■ Task objective ■
Going through the listing below, work out how many lines include "Right" and give that number by itself.

Data shown: Begin

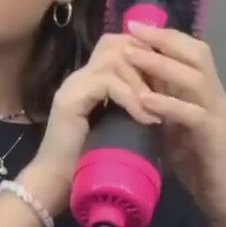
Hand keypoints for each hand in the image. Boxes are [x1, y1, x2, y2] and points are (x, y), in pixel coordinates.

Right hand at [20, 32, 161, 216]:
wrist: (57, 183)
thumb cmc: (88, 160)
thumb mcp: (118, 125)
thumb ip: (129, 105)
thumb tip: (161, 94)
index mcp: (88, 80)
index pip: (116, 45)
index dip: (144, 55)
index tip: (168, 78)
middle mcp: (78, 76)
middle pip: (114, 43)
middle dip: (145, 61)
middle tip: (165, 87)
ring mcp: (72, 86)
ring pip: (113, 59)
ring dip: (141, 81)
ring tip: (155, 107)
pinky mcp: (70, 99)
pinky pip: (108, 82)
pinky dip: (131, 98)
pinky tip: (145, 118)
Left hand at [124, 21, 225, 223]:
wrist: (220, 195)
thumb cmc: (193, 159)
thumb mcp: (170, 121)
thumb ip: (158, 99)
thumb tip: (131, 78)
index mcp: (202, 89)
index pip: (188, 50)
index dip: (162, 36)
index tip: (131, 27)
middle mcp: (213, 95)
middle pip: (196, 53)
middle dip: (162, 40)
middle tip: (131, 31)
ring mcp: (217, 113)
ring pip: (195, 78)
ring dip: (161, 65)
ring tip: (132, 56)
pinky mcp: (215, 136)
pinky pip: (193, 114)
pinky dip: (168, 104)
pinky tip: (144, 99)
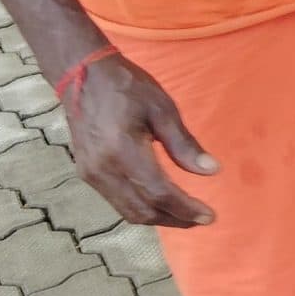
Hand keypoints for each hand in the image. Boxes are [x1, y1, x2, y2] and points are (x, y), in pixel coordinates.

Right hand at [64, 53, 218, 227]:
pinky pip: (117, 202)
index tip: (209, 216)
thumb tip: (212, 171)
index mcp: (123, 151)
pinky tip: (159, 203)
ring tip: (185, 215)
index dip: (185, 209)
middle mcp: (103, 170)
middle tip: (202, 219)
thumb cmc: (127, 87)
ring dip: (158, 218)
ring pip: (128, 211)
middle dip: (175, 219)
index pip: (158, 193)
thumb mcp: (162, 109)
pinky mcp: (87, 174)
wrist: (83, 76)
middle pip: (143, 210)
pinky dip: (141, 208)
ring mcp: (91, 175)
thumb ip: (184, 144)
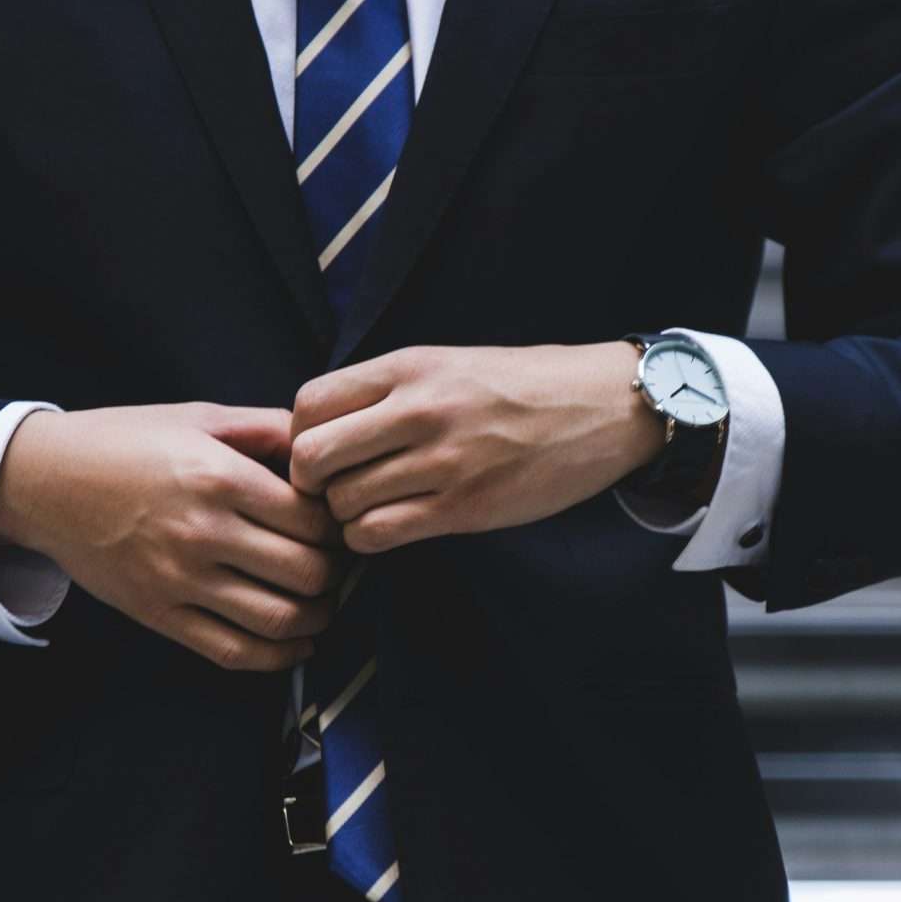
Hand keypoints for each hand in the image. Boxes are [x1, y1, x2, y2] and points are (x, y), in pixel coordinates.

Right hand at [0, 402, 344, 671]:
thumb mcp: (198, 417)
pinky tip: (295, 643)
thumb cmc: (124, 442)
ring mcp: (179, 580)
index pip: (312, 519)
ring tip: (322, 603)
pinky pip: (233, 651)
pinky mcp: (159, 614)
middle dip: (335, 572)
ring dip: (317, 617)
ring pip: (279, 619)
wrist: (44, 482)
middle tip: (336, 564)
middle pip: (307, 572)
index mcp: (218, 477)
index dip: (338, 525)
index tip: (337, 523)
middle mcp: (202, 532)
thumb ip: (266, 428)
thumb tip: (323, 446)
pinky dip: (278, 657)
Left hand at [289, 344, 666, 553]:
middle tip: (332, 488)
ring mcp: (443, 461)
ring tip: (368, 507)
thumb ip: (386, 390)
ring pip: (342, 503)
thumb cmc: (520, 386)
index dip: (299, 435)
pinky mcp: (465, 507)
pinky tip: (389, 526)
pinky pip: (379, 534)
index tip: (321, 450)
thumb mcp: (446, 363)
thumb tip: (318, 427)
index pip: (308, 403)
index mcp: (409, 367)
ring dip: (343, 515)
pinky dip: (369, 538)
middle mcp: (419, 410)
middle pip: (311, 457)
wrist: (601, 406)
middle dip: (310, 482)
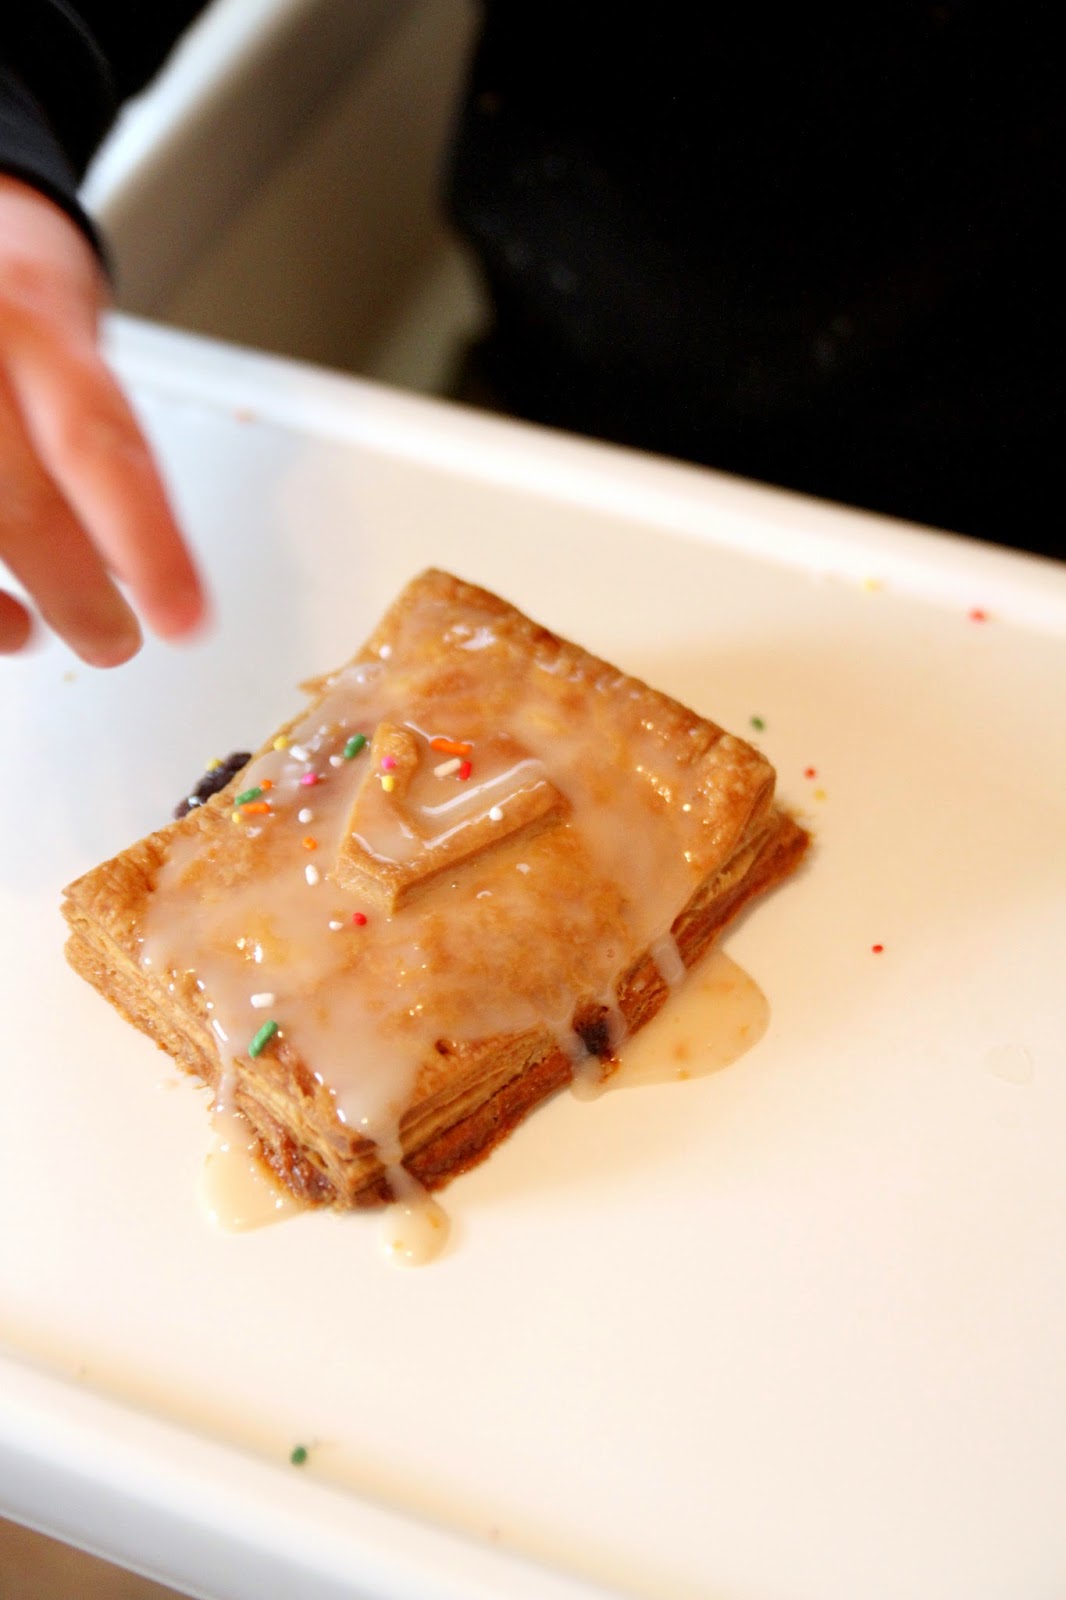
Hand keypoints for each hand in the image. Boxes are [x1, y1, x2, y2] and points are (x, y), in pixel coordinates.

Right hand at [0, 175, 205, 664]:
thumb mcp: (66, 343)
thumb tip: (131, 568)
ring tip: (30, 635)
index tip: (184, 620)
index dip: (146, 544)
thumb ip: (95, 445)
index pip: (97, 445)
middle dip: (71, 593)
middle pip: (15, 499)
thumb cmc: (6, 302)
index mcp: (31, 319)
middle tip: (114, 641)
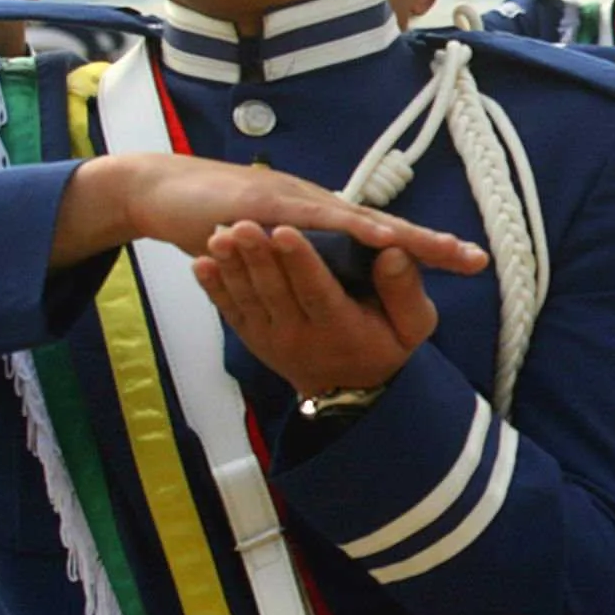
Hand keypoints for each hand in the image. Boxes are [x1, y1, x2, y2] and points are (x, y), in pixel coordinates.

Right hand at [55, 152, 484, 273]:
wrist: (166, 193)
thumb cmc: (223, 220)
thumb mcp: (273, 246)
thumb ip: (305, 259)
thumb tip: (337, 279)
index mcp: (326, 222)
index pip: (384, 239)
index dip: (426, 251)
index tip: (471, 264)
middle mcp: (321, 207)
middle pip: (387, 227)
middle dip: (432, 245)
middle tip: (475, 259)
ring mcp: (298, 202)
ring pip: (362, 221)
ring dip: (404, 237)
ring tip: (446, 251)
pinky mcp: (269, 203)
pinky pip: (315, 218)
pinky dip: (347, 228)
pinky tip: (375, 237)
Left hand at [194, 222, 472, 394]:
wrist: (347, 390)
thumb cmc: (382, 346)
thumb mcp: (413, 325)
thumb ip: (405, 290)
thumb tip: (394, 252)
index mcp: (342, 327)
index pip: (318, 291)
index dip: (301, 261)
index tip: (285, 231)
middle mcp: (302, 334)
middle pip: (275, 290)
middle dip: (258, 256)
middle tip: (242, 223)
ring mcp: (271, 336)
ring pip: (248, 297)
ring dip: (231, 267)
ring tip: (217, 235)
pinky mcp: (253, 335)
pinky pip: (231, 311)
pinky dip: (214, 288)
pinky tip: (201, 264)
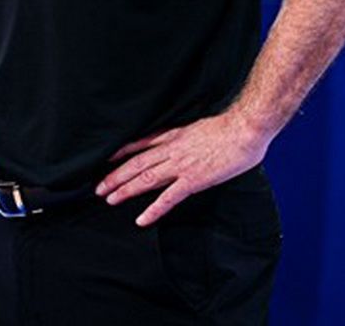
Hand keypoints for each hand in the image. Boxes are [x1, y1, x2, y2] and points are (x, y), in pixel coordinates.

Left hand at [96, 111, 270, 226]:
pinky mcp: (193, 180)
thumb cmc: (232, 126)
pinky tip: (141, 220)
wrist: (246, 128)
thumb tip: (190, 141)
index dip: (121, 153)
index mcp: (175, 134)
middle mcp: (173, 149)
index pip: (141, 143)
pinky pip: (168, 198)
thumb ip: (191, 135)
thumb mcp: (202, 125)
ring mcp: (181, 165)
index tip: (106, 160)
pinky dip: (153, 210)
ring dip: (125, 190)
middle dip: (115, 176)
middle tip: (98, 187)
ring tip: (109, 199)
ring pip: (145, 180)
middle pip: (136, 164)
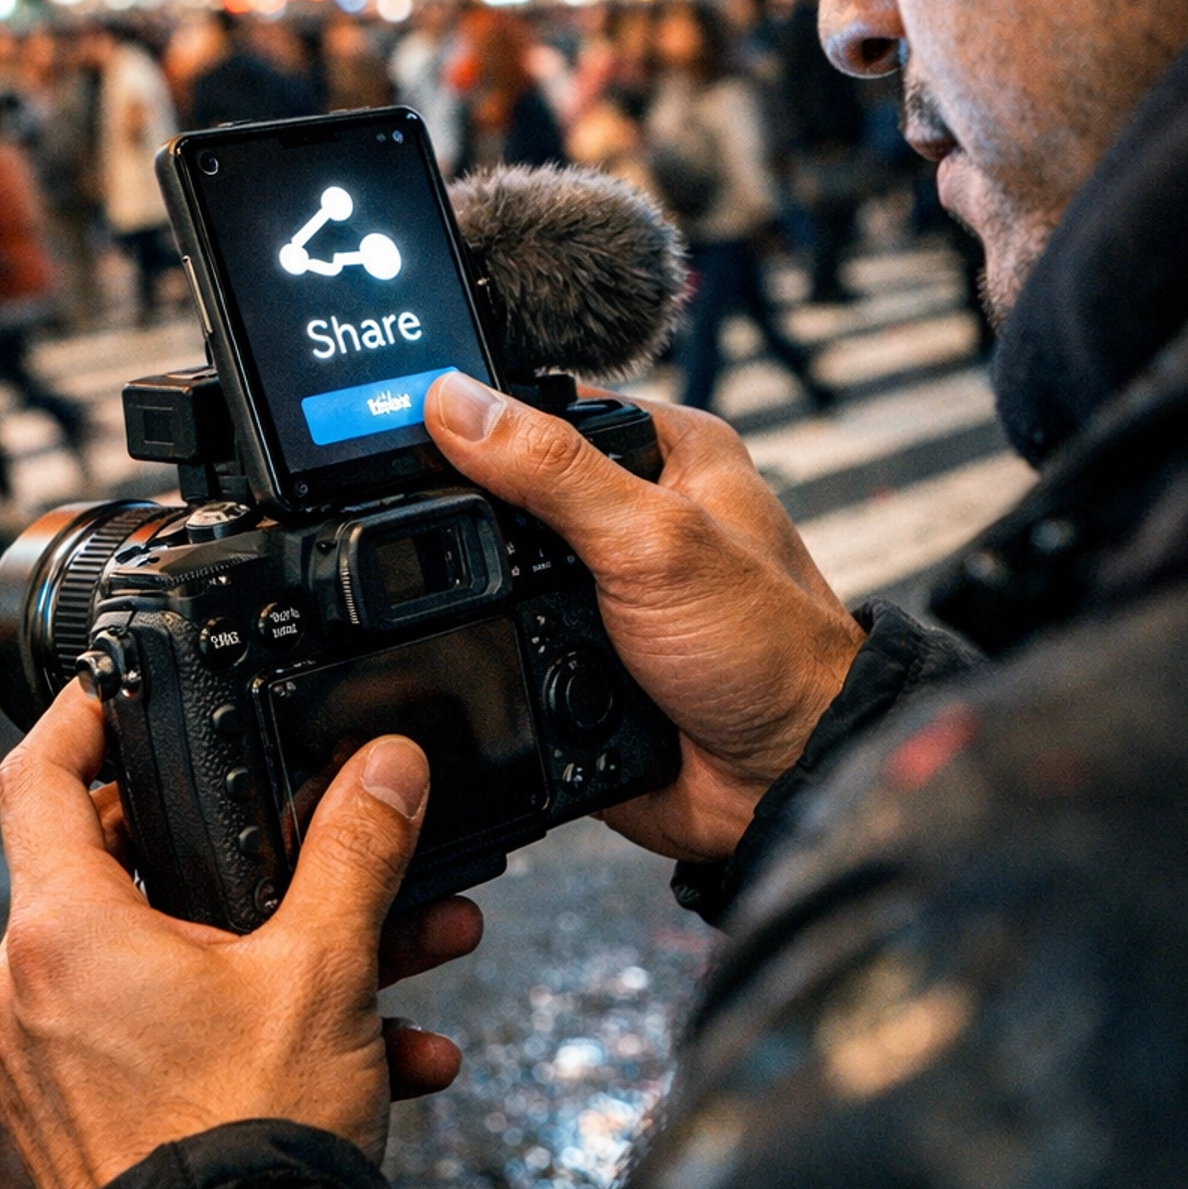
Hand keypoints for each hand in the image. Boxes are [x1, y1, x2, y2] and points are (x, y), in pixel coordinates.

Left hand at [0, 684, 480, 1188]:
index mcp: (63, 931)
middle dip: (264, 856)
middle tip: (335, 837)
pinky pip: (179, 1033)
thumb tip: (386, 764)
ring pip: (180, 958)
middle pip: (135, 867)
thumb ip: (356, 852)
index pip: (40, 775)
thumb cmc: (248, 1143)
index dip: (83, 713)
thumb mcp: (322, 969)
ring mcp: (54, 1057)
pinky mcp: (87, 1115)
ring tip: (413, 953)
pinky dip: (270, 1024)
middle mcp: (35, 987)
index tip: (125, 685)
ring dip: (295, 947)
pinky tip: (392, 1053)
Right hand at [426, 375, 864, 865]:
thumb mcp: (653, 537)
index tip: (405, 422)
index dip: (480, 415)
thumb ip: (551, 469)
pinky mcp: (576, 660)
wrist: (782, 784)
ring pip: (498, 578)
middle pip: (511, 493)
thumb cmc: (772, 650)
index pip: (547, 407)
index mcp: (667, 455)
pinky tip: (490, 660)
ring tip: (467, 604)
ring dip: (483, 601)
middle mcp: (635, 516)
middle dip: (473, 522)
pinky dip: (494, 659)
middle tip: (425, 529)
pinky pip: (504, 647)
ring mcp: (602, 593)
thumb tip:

Data shown: End

■ Answer space ■
6